Steed, now 26, said he barely knew his cousin when the two married. They share a polygamous grandfather. His attempts at moving marital relations along were awkward and clumsy, he admitted. Although his wife could be rude and cold to him in public, Steed said she would kiss and snuggle up to him at other times in private. He wrote her love notes during their 3 1/2 years of marriage, which the defense and prosecution both used as evidence.
Steed said the couple first had intercourse about three weeks into the marriage and that his wife initiated the sexual contact. Steed said he got home late after working a 12-hour shift and fell asleep in his clothes, only to wake up later with his wife rolled up next to him in bed. She wanted to know if he loved her, he said, and asked him to scratch her back.
"One thing led to another," he said, testifying he never forced his wife to have sex with him. His wife, he said, went to Canada without him, wouldn't finish her schooling and often was rude to him, yet he considered the marriage an eternal one and he tried to make it work.

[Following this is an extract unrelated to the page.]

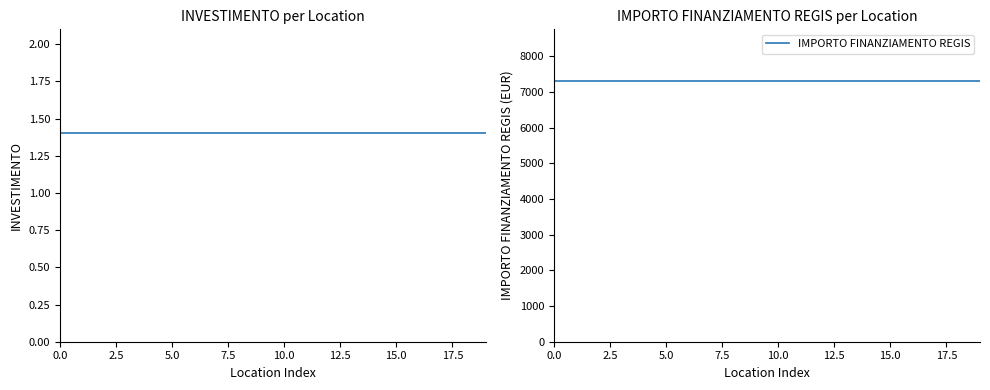

Reading right to left, what are all the values shown in this chart?

INVESTIMENTO: 1.4	1.4	1.4	1.4	1.4	1.4	1.4	1.4	1.4	1.4	1.4	1.4	1.4	1.4	1.4	1.4	1.4	1.4	1.4	1.4
IMPORTO FINANZIAMENTO REGIS: 7301.0	7301.0	7301.0	7301.0	7301.0	7301.0	7301.0	7301.0	7301.0	7301.0	7301.0	7301.0	7301.0	7301.0	7301.0	7301.0	7301.0	7301.0	7301.0	7301.0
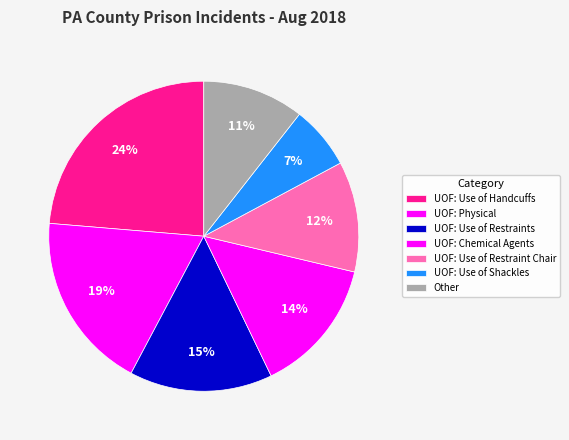

Is there a majority slice in this chart?

No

Steed, who broke down several times while on the stand, testified Jeffs dissolved his marriage after he discovered a photo of his wife with another man in the community. Wall has since married the man and had a child with him.
Jurors also listened to several recordings of Jeffs teaching FLDS doctrine during home economics and priesthood history classes at an FLDS school in Salt Lake City nearly a decade ago.
Prosecutors sought to emphasize FLDS teachings about the roles of men and women in the polygamous sect. They argued that women are not allowed to disagree or show dissention and that a woman must submit herself to her priesthood head in all things. The men, they argued, answer only to the prophet, or Jeffs.
Several FLDS couples defended their faith on the witness stand, testifying that although their arranged marriages were difficult at times, they learned to love one another and were pleased with their mate. Troubles within marriage, even problems with intimacy, are often brought to the prophet for counsel, several people testified.
Steed and Jeffs' accuser both testified they went to Jeffs for counsel at times, both before and after the wedding. Steed said he sought advice on what he could do to help his wife be happier and more comfortable in the marriage.
Jeffs, he said, counseled him to "be kind and considerate, pray together, work together, play together and love each other."